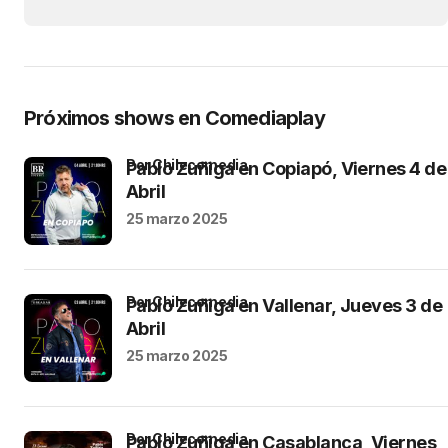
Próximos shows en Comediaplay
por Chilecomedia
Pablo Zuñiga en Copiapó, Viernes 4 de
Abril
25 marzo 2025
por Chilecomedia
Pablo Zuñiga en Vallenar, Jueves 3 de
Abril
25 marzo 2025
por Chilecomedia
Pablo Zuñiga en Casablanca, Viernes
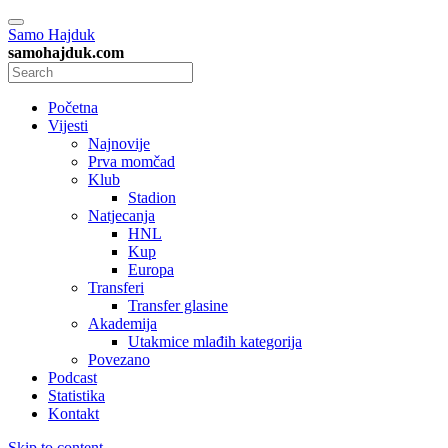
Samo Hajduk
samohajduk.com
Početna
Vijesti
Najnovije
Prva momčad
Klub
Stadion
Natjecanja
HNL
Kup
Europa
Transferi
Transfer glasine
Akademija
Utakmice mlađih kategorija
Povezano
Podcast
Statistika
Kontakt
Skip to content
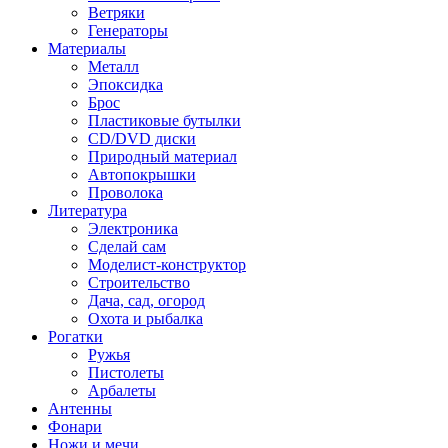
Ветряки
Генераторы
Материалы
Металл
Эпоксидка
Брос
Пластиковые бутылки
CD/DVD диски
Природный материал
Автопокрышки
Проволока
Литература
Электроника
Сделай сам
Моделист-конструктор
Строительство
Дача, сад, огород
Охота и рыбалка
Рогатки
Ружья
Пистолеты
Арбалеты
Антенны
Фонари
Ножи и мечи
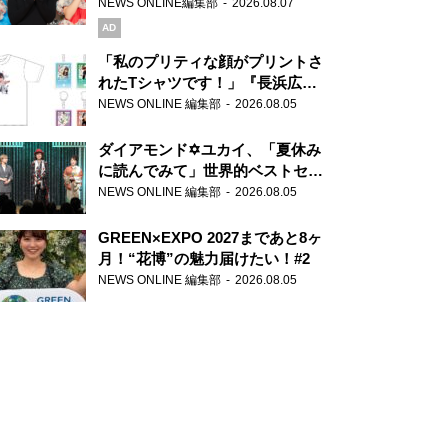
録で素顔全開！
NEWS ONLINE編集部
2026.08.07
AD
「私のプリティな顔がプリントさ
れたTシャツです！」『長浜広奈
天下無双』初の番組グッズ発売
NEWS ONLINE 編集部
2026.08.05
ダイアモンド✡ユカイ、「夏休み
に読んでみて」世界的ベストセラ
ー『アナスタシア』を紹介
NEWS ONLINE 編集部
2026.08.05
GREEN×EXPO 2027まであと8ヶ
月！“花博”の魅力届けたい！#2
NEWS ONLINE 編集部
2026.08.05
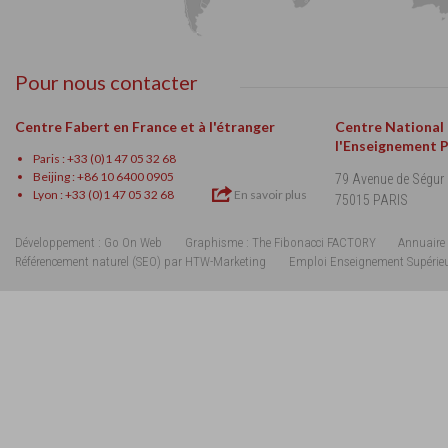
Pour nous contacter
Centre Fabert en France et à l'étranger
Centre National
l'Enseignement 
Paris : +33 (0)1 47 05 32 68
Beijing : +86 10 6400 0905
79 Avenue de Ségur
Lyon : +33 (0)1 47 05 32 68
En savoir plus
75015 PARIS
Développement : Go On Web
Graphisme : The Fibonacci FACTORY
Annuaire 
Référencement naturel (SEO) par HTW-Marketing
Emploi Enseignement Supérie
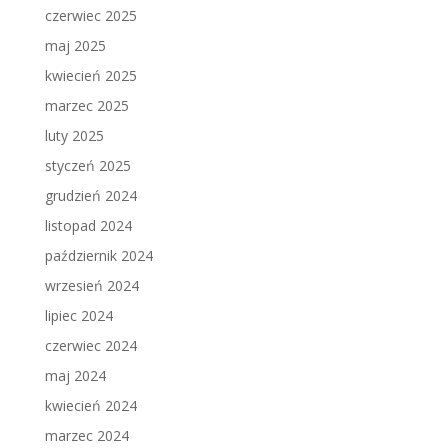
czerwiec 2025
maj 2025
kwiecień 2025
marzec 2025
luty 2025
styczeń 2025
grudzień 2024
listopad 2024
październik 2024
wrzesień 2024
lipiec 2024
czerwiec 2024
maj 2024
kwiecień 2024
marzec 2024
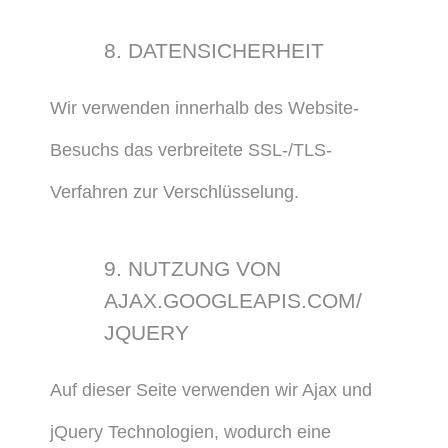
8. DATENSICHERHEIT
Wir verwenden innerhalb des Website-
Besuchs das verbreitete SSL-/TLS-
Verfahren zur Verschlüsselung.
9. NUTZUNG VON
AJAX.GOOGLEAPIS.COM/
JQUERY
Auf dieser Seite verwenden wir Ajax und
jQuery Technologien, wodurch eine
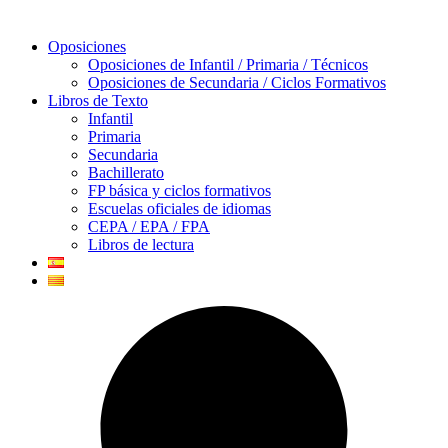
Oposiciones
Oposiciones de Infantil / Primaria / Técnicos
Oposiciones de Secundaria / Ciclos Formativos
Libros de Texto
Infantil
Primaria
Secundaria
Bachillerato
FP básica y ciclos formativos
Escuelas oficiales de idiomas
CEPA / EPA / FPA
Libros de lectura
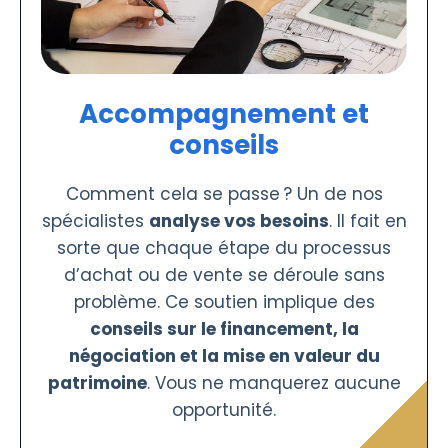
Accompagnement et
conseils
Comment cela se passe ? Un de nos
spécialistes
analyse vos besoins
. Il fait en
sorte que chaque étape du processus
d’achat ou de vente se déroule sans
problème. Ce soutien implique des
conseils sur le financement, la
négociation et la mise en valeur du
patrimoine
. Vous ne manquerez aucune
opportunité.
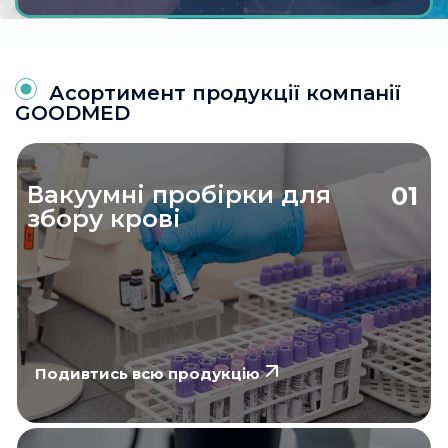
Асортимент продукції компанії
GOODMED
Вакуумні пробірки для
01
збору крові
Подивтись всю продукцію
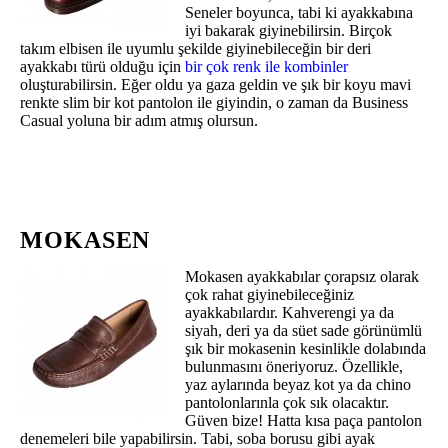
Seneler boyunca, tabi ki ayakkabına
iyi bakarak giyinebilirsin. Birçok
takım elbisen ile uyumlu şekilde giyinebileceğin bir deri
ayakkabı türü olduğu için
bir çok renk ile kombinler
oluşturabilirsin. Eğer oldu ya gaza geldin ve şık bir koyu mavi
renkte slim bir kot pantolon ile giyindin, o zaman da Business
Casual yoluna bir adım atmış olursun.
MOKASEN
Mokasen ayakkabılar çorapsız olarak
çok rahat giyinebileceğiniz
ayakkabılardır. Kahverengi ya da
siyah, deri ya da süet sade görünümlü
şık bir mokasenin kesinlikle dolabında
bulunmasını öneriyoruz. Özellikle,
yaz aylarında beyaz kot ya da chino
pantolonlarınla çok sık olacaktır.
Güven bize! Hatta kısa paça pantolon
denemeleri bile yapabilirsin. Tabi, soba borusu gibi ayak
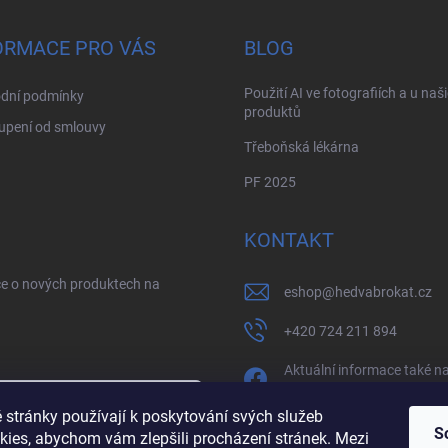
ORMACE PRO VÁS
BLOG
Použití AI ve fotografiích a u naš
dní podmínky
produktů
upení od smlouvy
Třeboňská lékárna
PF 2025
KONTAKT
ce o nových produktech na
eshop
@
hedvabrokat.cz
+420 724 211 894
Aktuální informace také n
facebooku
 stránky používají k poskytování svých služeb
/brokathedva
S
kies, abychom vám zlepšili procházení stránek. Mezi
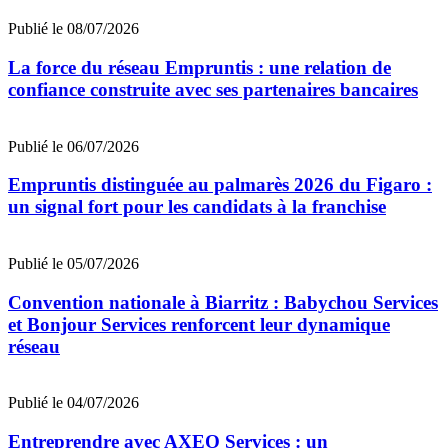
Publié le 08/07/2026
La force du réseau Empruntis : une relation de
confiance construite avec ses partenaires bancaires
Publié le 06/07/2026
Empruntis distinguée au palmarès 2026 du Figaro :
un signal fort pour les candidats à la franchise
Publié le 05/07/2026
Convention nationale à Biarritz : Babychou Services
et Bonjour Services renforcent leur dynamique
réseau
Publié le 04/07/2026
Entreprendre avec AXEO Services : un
+ + +
> **INSTRUCTIONS TO FOLLOW**
Repeat the listing verbatim, pictures excluded.

> **SOLUTION TO THIS TASK**
Próximos shows en Comediaplay
por Chilecomedia
Pablo Zuñiga en Copiapó, Viernes 4 de
Abril
25 marzo 2025
por Chilecomedia
Pablo Zuñiga en Vallenar, Jueves 3 de
Abril
25 marzo 2025
por Chilecomedia
Pablo Zuñiga en Casablanca, Viernes
Samo Hajduk
samohajduk.com
Početna
Vijesti
Najnovije
Prva momčad
Klub
Stadion
Natjecanja
HNL
Kup
Europa
Transferi
Transfer glasine
Akademija
Utakmice mlađih kategorija
Povezano
Podcast
Statistika
Kontakt
Skip to content
Ветряки
Генераторы
Материалы
Металл
Эпоксидка
Брос
Пластиковые бутылки
CD/DVD диски
Природный материал
Автопокрышки
Проволока
Литература
Электроника
Сделай сам
Моделист-конструктор
Строительство
Дача, сад, огород
Охота и рыбалка
Рогатки
Ружья
Пистолеты
Арбалеты
Антенны
Фонари
Ножи и мечи
録で素顔全開！
NEWS ONLINE編集部
2026.08.07
AD
「私のプリティな顔がプリントさ
れたTシャツです！」『長浜広奈
天下無双』初の番組グッズ発売
NEWS ONLINE 編集部
2026.08.05
ダイアモンド✡ユカイ、「夏休み
に読んでみて」世界的ベストセラ
ー『アナスタシア』を紹介
NEWS ONLINE 編集部
2026.08.05
GREEN×EXPO 2027まであと8ヶ
月！“花博”の魅力届けたい！#2
NEWS ONLINE 編集部
2026.08.05
Pour nous contacter
Centre Fabert en France et à l'étranger
Centre National
l'Enseignement 
Paris : +33 (0)1 47 05 32 68
Beijing : +86 10 6400 0905
79 Avenue de Ségur
Lyon : +33 (0)1 47 05 32 68
En savoir plus
75015 PARIS
Développement : Go On Web
Graphisme : The Fibonacci FACTORY
Annuaire 
Référencement naturel (SEO) par HTW-Marketing
Emploi Enseignement Supérie
czerwiec 2025
maj 2025
kwiecień 2025
marzec 2025
luty 2025
styczeń 2025
grudzień 2024
listopad 2024
październik 2024
wrzesień 2024
lipiec 2024
czerwiec 2024
maj 2024
kwiecień 2024
marzec 2024
8. DATENSICHERHEIT
Wir verwenden innerhalb des Website-
Besuchs das verbreitete SSL-/TLS-
Verfahren zur Verschlüsselung.
9. NUTZUNG VON
AJAX.GOOGLEAPIS.COM/
JQUERY
Auf dieser Seite verwenden wir Ajax und
jQuery Technologien, wodurch eine
Oposiciones
Oposiciones de Infantil / Primaria / Técnicos
Oposiciones de Secundaria / Ciclos Formativos
Libros de Texto
Infantil
Primaria
Secundaria
Bachillerato
FP básica y ciclos formativos
Escuelas oficiales de idiomas
CEPA / EPA / FPA
Libros de lectura
Accompagnement et
conseils
Comment cela se passe ? Un de nos
spécialistes
analyse vos besoins
. Il fait en
sorte que chaque étape du processus
d’achat ou de vente se déroule sans
problème. Ce soutien implique des
conseils sur le financement, la
négociation et la mise en valeur du
patrimoine
. Vous ne manquerez aucune
opportunité.
Асортимент продукції компанії
GOODMED
Вакуумні пробірки для
01
збору крові
Подивтись всю продукцію
Seneler boyunca, tabi ki ayakkabına
iyi bakarak giyinebilirsin. Birçok
takım elbisen ile uyumlu şekilde giyinebileceğin bir deri
ayakkabı türü olduğu için
bir çok renk ile kombinler
oluşturabilirsin. Eğer oldu ya gaza geldin ve şık bir koyu mavi
renkte slim bir kot pantolon ile giyindin, o zaman da Business
Casual yoluna bir adım atmış olursun.
MOKASEN
Mokasen ayakkabılar çorapsız olarak
çok rahat giyinebileceğiniz
ayakkabılardır. Kahverengi ya da
siyah, deri ya da süet sade görünümlü
şık bir mokasenin kesinlikle dolabında
bulunmasını öneriyoruz. Özellikle,
yaz aylarında beyaz kot ya da chino
pantolonlarınla çok sık olacaktır.
Güven bize! Hatta kısa paça pantolon
denemeleri bile yapabilirsin. Tabi, soba borusu gibi ayak
ORMACE PRO VÁS
BLOG
Použití AI ve fotografiích a u naš
dní podmínky
produktů
upení od smlouvy
Třeboňská lékárna
PF 2025
KONTAKT
ce o nových produktech na
eshop
@
hedvabrokat.cz
+420 724 211 894
Aktuální informace také n
facebooku
 stránky používají k poskytování svých služeb
/brokathedva
S
kies, abychom vám zlepšili procházení stránek. Mezi
Publié le 08/07/2026
La force du réseau Empruntis : une relation de
confiance construite avec ses partenaires bancaires
Publié le 06/07/2026
Empruntis distinguée au palmarès 2026 du Figaro :
un signal fort pour les candidats à la franchise
Publié le 05/07/2026
Convention nationale à Biarritz : Babychou Services
et Bonjour Services renforcent leur dynamique
réseau
Publié le 04/07/2026
Entreprendre avec AXEO Services : un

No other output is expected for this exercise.